Interview: Sarah C. Swett, Weaver, Artist, Teller of Stories
“It’s Just a Paper Shirt”
Cathy Koos
(all photos courtesy Sarah Swett)
Introspective. Dreamlike. Whimsical. Soul-baring. Playful. Story maker. These are the thoughts that danced through my mind as I studied Sarah Swett’s vast body of work which began in 1994.
I spent a delightful April morning in a broad-ranging chat with tapestry artist Sarah Swett, she in her home studio in Moscow, Idaho, and I in mine in Northern California, separated by 800 miles, but Zoom put us both in the same room.
Swett hails from Brooklyn where she attended and quit university twice. In 1979 she migrated to Idaho with not much more than a backpack and an adventurous spirit. She spent five years in the Idaho wilderness knitting sweaters and teaching herself to spin.
Sarah moved back to town and back to school for veterinary science, but one semester she took a weaving class to learn plain weaving and tapestry. And the rest, as they say, is history.
Tapestry weaving has been a full-time vocation for the past 30 years. Starting out in a tiny 8 x 10 studio shed with barely enough room to turn around, Sarah now has a roomy, light-filled 16 x 20 studio to pursue her exploration and experimentation.
Like a Lincoln Log set, Sarah uses pipes of various lengths and diameters for her looms. Mainly PVC for the uprights, she goes for the stability of metal pipes for the feet.
A couple decades ago, Swett entered a tapestry of her interpretation of a prehistoric string skirt described in Elizabeth Wayland Barber’s Women’s Work.

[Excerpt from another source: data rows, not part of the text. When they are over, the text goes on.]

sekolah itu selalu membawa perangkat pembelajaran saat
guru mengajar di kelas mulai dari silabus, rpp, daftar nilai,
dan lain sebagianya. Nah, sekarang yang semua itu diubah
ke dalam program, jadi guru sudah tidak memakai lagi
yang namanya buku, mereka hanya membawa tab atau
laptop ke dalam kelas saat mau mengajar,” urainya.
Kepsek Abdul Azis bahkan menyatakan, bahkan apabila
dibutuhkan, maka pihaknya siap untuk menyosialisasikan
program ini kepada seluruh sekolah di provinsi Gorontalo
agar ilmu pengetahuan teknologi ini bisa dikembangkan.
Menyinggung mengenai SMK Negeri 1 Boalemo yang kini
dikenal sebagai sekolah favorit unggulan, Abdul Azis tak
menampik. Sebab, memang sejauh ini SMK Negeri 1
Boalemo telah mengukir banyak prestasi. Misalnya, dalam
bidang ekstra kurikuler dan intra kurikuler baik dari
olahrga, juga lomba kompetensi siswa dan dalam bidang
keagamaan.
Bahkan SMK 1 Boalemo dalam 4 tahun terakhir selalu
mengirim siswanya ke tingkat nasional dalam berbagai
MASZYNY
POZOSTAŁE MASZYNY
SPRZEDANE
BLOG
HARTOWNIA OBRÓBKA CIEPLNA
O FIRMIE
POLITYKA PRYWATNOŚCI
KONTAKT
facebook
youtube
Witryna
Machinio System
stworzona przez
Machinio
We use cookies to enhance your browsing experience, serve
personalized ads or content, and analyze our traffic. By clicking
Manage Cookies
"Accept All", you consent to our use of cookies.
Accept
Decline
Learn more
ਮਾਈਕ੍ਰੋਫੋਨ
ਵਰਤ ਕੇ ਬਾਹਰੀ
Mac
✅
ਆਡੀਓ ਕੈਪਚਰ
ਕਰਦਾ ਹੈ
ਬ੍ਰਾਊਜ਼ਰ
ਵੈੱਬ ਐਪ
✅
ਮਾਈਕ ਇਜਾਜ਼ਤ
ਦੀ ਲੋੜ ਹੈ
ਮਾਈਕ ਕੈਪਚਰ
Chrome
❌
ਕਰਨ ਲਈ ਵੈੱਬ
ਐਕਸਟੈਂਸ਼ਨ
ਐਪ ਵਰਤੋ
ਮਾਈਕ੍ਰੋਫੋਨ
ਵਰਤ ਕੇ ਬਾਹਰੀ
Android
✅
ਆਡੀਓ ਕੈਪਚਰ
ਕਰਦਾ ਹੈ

When the very prominent judge stopped in front of her submission, he muttered, “unfortunate fringe,” and moved on. Oh my!
Stepping away from commissions, shows, and teaching in 2018 has allowed Sarah time for exploration and experimentation. Always a wool tapestry weaver, a gift of an old strick of linen prompted a “what-if” moment. She has now dived into the proverbial rabbit hole investigating alternative bast fibers such as dogbane, milkweed, mulberry paper, cotton kitchen twine, and even … coffee filters. The milkweed was scrounged from a friend’s compost pile. These alternative bast fibers eventually found their way from Sarah’s spinning wheel to her backstrap loom and then onto her shoulders as a lovely woven shirt.
Swett has an uncanny knack for portraying everyday life in her tapestries, but with a twist.
Using the “inner hierarchy in my head,” she likes to portray her “wild twin as story maker and loominist” with her delightful daily life dialog guides.
Using the art of comics as her tool, Sarah has created publications that are not so much strictly how-to guides for setting up a backstrap loom or knitting slanted sweaters, but dialogs outlining her explorations and side quests. The “how-to” is there, along with charming illustrations.
Along the way, a Convergence class in bookbinding was the impetus for creating Coptic-bound books with tapestry as both the cover and inner pages. “Not being overly fond of glue,” Sarah favors this binding for producing a nice, flat-opening book.
And of course, her final, playful words:
Over the decades, Sarah’s weavings have become progressively smaller with both woven text and imagery. When asked about the sizing down, Sarah simply and delightfully says, “I am amused by it.”